§ **What you should do**:
Locate the line with "left knee: (68, 416)" in the material. Copy that line and each one after it, through the last, exactly and with nothing else.

§ **Data extracts**:
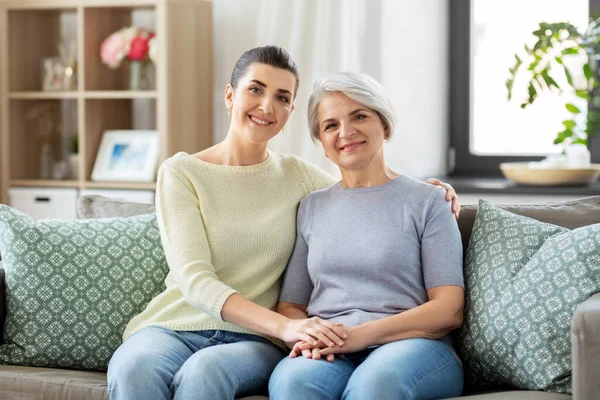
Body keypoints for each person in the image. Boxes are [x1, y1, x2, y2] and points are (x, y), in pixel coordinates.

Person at [107, 47, 460, 400]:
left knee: (205, 372)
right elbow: (196, 280)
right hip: (178, 325)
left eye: (282, 97)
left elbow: (363, 190)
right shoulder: (182, 172)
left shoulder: (301, 178)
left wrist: (431, 191)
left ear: (290, 110)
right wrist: (289, 327)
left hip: (255, 340)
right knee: (133, 368)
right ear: (230, 95)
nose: (266, 107)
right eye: (255, 90)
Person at [269, 71, 465, 400]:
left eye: (359, 116)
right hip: (333, 345)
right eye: (330, 125)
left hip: (414, 347)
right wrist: (310, 333)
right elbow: (291, 305)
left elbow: (448, 309)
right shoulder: (311, 207)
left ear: (384, 125)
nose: (346, 132)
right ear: (322, 143)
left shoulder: (430, 201)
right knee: (292, 383)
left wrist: (359, 335)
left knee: (376, 385)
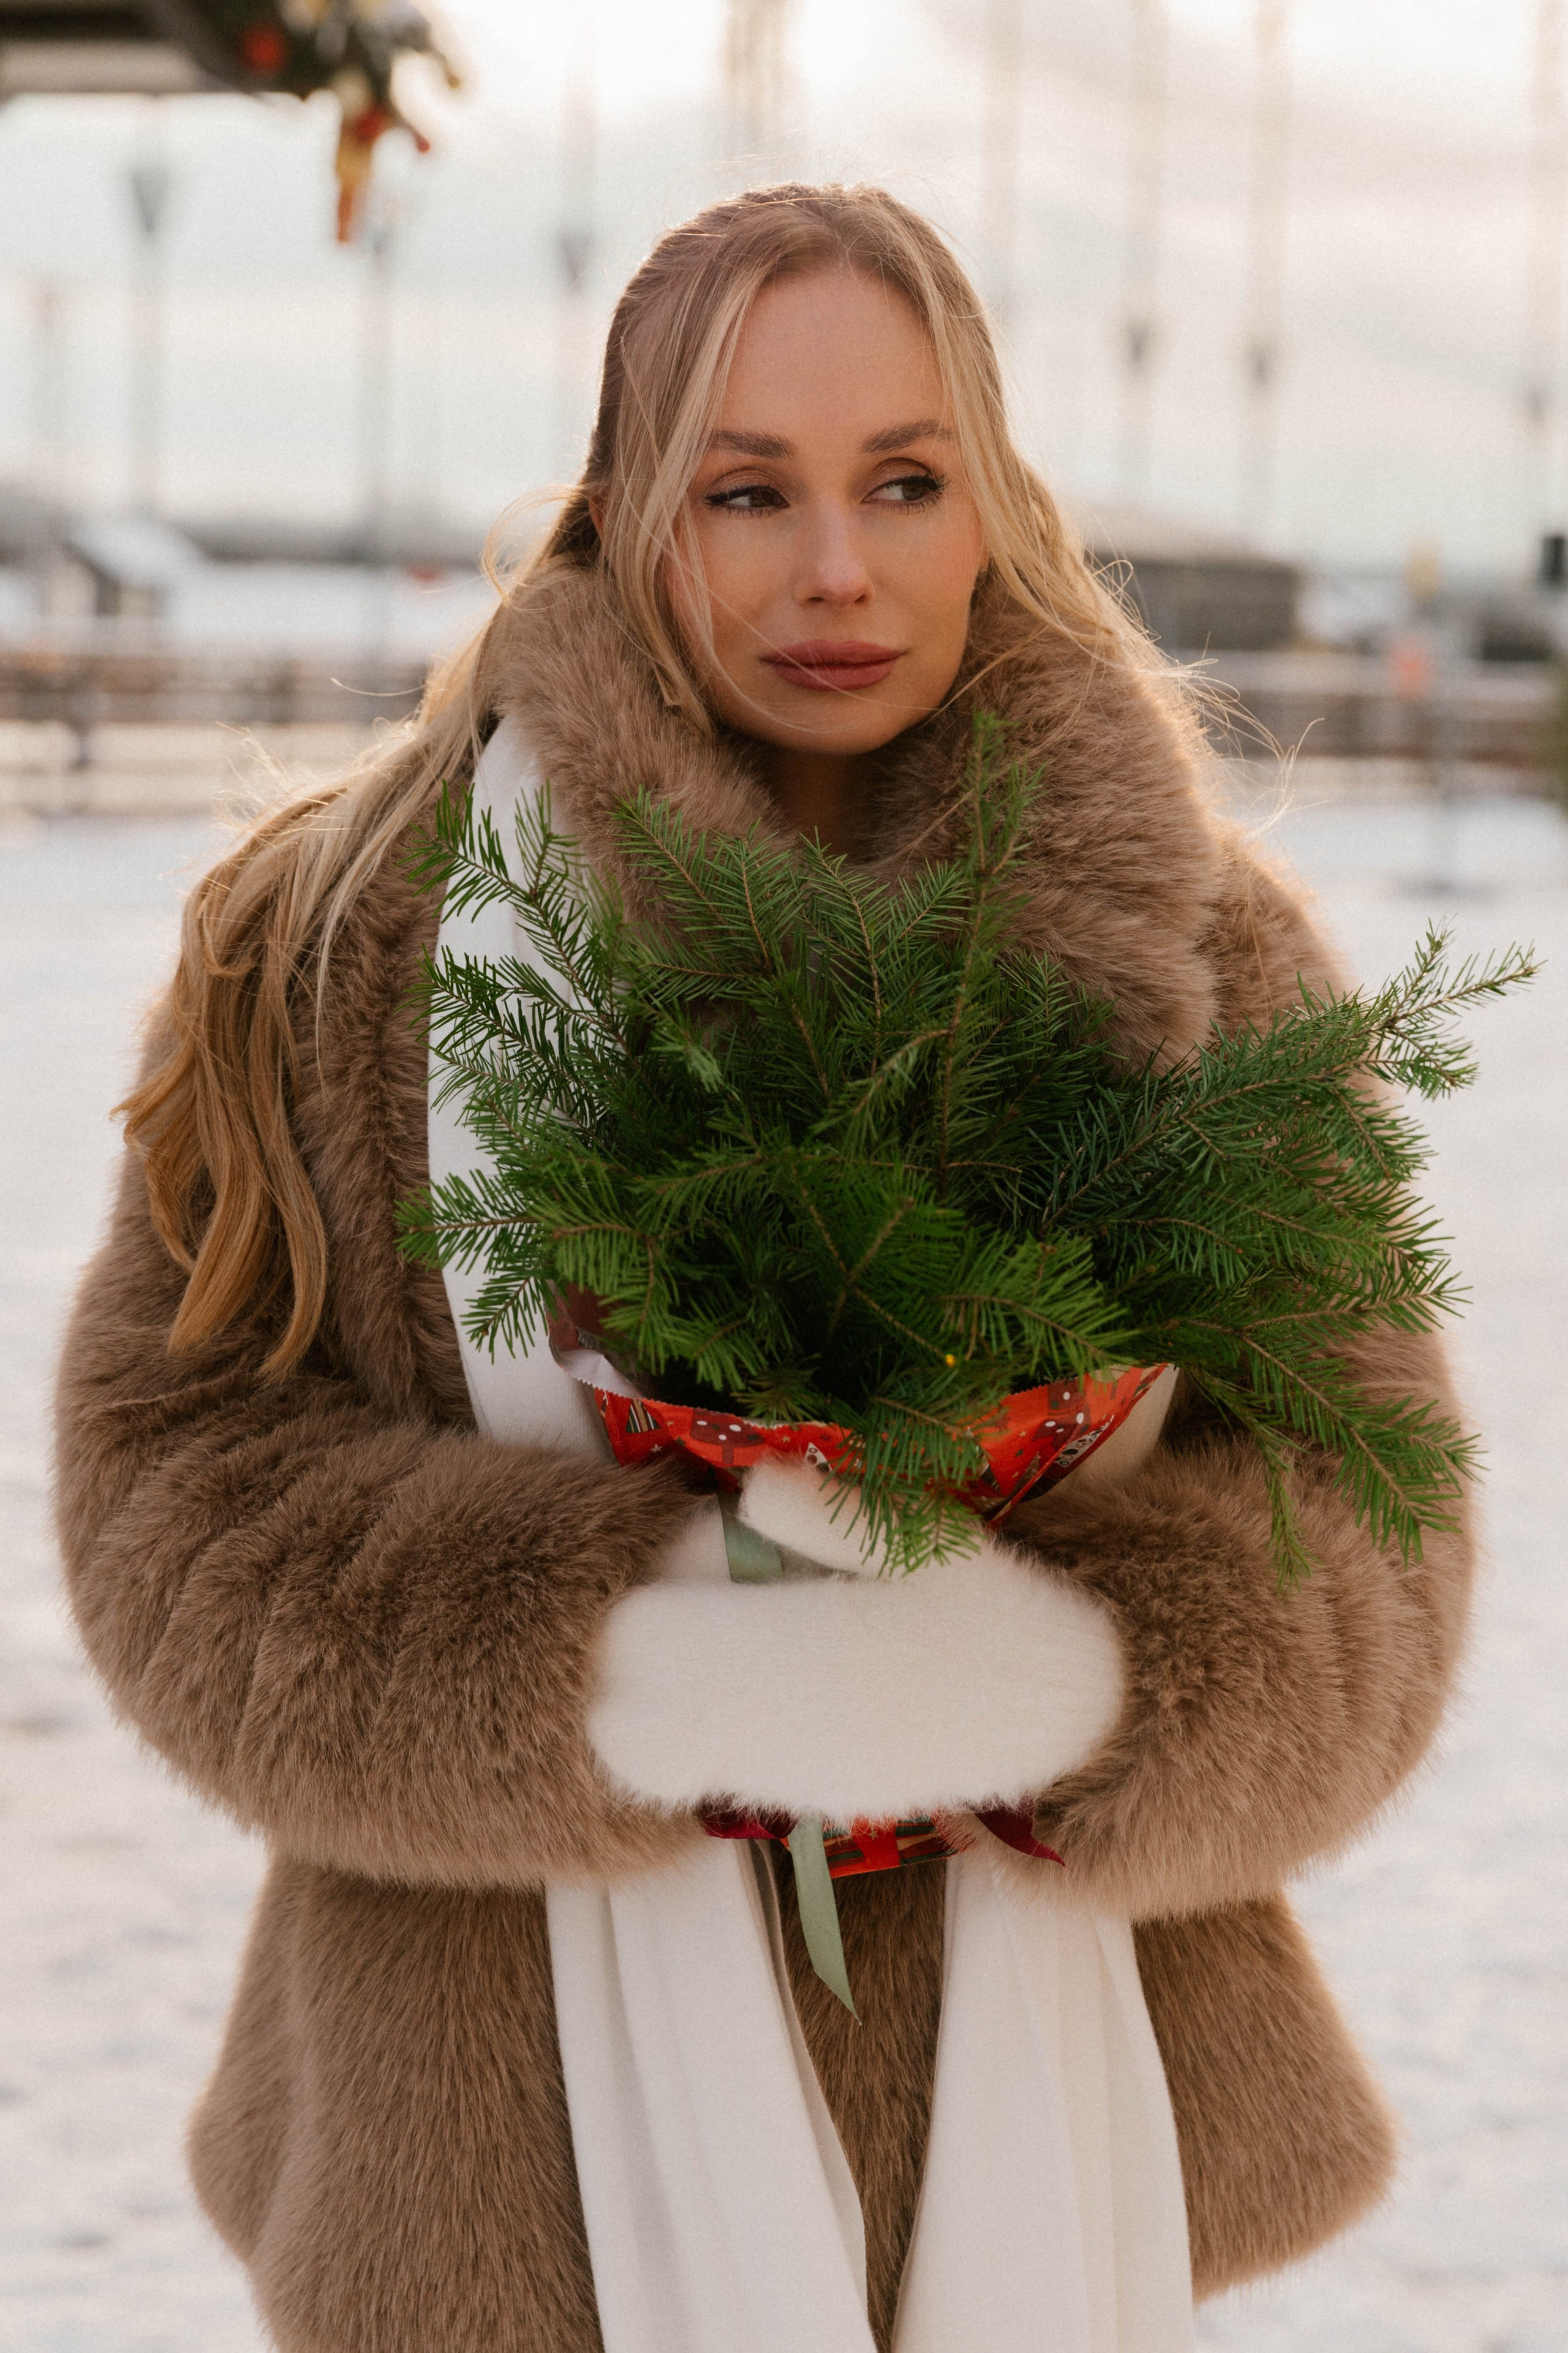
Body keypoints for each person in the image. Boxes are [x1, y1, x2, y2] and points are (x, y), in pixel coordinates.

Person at [54, 184, 1472, 2353]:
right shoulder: (332, 947)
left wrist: (1089, 1682)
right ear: (628, 511)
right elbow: (168, 1491)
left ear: (992, 500)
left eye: (905, 479)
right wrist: (625, 1669)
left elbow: (1388, 1531)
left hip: (1053, 2176)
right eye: (748, 489)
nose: (837, 563)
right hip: (488, 2184)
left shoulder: (1214, 959)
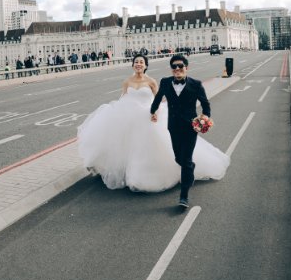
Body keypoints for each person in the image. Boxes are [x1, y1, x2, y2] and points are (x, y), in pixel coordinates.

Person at [77, 55, 228, 204]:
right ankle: (183, 168)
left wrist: (204, 118)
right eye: (136, 62)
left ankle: (184, 196)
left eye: (141, 62)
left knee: (176, 157)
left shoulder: (155, 82)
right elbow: (128, 98)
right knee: (168, 156)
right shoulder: (131, 81)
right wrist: (145, 110)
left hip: (169, 123)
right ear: (132, 65)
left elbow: (158, 98)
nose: (138, 64)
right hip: (136, 120)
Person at [151, 54, 229, 209]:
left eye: (180, 66)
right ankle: (190, 167)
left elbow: (205, 104)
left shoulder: (196, 84)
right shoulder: (165, 82)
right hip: (173, 126)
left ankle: (184, 196)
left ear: (187, 67)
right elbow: (158, 98)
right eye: (174, 66)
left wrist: (205, 117)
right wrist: (153, 111)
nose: (177, 69)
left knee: (185, 160)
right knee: (178, 158)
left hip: (190, 127)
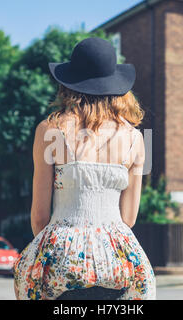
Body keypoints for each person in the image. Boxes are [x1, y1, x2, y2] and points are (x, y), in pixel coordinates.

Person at [13, 37, 156, 300]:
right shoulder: (137, 138)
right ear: (116, 85)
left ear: (70, 84)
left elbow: (39, 218)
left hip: (62, 260)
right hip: (117, 262)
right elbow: (129, 218)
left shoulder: (49, 131)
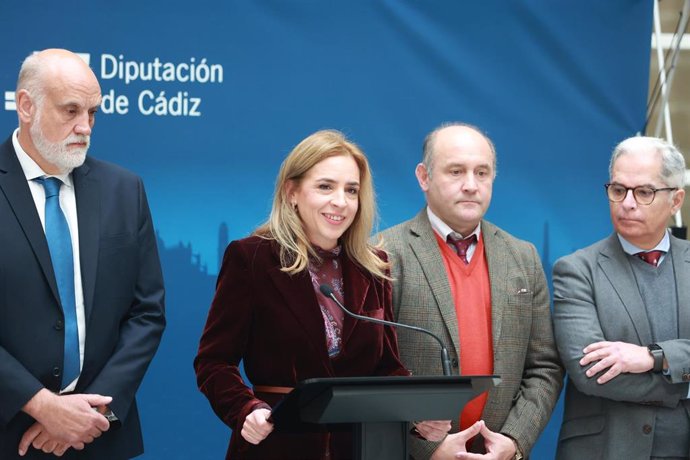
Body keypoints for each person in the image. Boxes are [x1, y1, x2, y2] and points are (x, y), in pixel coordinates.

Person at [194, 129, 448, 460]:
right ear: (292, 192)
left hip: (360, 447)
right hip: (278, 444)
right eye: (325, 186)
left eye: (351, 190)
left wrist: (417, 412)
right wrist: (245, 409)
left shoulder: (375, 267)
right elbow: (213, 362)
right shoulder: (252, 258)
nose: (340, 202)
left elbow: (386, 367)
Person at [0, 49, 166, 459]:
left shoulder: (124, 190)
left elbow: (147, 313)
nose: (85, 127)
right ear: (26, 105)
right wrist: (42, 405)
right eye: (71, 110)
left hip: (98, 434)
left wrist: (95, 413)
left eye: (93, 112)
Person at [377, 122, 563, 459]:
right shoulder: (384, 254)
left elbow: (544, 368)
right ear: (423, 177)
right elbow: (368, 369)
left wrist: (514, 442)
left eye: (482, 172)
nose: (470, 185)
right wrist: (426, 446)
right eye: (455, 171)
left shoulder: (523, 257)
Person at [552, 136, 690, 459]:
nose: (627, 203)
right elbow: (593, 374)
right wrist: (684, 385)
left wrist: (652, 357)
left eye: (644, 192)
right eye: (618, 190)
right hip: (607, 449)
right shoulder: (576, 270)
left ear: (676, 200)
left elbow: (641, 362)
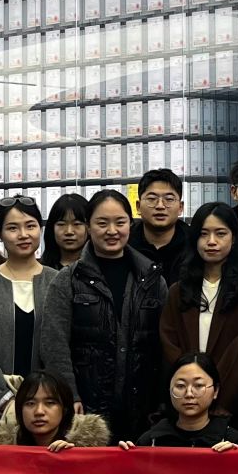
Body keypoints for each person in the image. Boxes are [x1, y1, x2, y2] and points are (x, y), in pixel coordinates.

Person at [0, 195, 73, 444]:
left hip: (48, 417)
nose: (23, 235)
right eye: (12, 228)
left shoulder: (58, 281)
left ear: (40, 229)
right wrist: (5, 399)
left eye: (30, 226)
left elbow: (66, 346)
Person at [69, 188, 167, 440]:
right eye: (102, 223)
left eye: (120, 222)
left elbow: (165, 343)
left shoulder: (153, 280)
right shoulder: (68, 279)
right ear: (88, 227)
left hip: (143, 406)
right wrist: (71, 394)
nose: (112, 231)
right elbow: (54, 344)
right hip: (87, 408)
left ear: (130, 225)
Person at [160, 201, 238, 435]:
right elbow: (169, 343)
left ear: (234, 238)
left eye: (220, 233)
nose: (211, 241)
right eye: (203, 234)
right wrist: (192, 386)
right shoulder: (178, 290)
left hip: (235, 405)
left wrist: (213, 390)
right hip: (186, 404)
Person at [128, 353, 238, 451]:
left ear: (215, 391)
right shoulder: (150, 441)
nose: (189, 394)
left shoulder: (234, 442)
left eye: (198, 385)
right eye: (180, 386)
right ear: (169, 390)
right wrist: (124, 456)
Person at [132, 168, 190, 281]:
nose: (160, 206)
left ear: (180, 207)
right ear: (138, 207)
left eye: (169, 199)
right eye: (152, 199)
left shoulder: (194, 244)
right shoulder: (125, 244)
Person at [38, 192, 92, 270]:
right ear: (51, 228)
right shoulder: (41, 271)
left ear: (89, 227)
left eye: (76, 224)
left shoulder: (99, 269)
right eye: (61, 224)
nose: (69, 232)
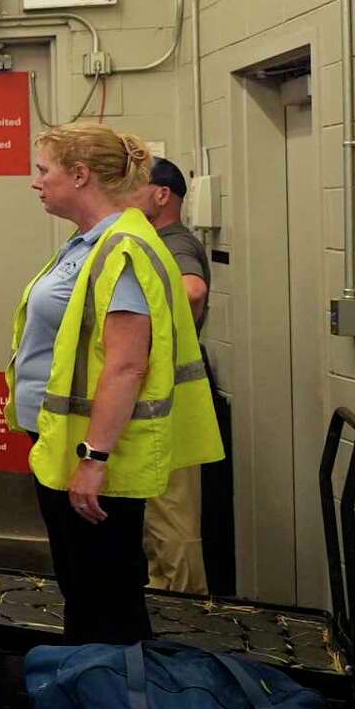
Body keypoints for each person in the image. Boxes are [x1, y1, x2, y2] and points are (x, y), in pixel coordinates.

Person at [6, 124, 221, 646]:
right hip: (66, 440)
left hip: (95, 450)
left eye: (44, 171)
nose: (36, 183)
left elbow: (126, 365)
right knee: (84, 588)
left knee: (104, 593)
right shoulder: (87, 244)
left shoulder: (121, 249)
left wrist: (94, 458)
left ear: (80, 176)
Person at [139, 158, 212, 594]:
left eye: (135, 187)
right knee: (159, 520)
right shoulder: (155, 240)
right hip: (159, 400)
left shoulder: (173, 241)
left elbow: (193, 290)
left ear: (162, 195)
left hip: (171, 401)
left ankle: (185, 623)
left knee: (173, 520)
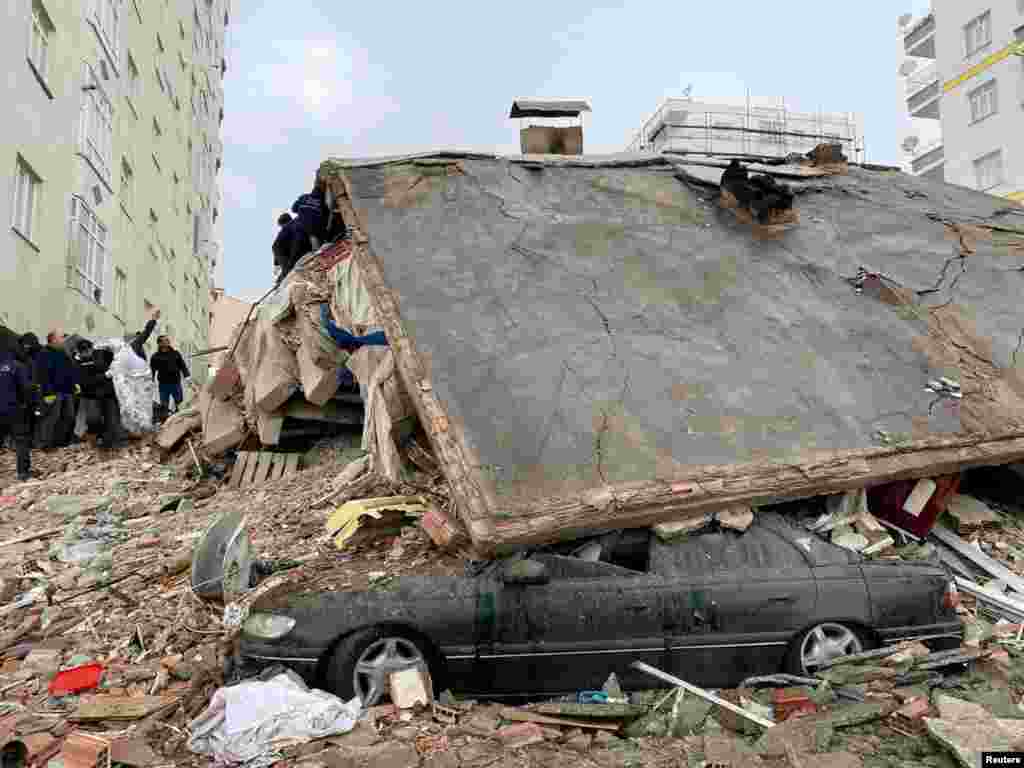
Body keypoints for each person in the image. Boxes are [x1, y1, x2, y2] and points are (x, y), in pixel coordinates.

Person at [73, 339, 123, 451]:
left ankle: (112, 444)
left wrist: (112, 350)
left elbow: (114, 359)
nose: (87, 352)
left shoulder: (100, 355)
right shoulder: (77, 364)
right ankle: (98, 442)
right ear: (80, 352)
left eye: (89, 349)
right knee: (94, 420)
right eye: (84, 351)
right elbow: (85, 381)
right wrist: (105, 376)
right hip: (91, 396)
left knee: (112, 419)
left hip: (107, 394)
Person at [33, 330, 78, 449]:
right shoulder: (44, 354)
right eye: (61, 338)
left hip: (67, 390)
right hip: (53, 391)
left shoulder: (63, 352)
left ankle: (60, 441)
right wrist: (48, 393)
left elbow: (69, 370)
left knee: (68, 416)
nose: (64, 340)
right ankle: (45, 443)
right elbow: (42, 375)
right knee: (51, 417)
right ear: (53, 339)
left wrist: (74, 385)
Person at [0, 343, 34, 481]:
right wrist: (28, 404)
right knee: (21, 440)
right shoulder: (17, 366)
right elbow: (25, 388)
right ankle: (23, 473)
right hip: (14, 409)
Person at [150, 335, 190, 416]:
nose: (167, 341)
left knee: (179, 403)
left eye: (167, 340)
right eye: (165, 340)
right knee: (164, 405)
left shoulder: (175, 353)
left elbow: (182, 366)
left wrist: (187, 377)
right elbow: (152, 370)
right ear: (159, 343)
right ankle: (165, 419)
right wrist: (151, 381)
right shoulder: (155, 356)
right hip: (163, 385)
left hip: (175, 383)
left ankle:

§ **Response area**:
left knee: (68, 416)
nose: (64, 340)
right ankle: (45, 443)
right elbow: (42, 375)
right knee: (51, 417)
right ear: (53, 339)
left wrist: (74, 385)
Person at [0, 343, 34, 481]:
right wrist: (28, 404)
right knee: (21, 440)
right shoulder: (17, 366)
right elbow: (25, 388)
right ankle: (23, 473)
right hip: (14, 409)
Person at [150, 335, 190, 416]:
nose: (167, 341)
left knee: (179, 403)
left eye: (167, 340)
right eye: (165, 340)
right knee: (164, 405)
left shoulder: (175, 353)
left elbow: (182, 366)
left wrist: (187, 377)
right elbow: (152, 370)
right ear: (159, 343)
right ankle: (165, 419)
right wrist: (151, 381)
right shoulder: (155, 356)
right hip: (163, 385)
left hip: (175, 383)
left ankle:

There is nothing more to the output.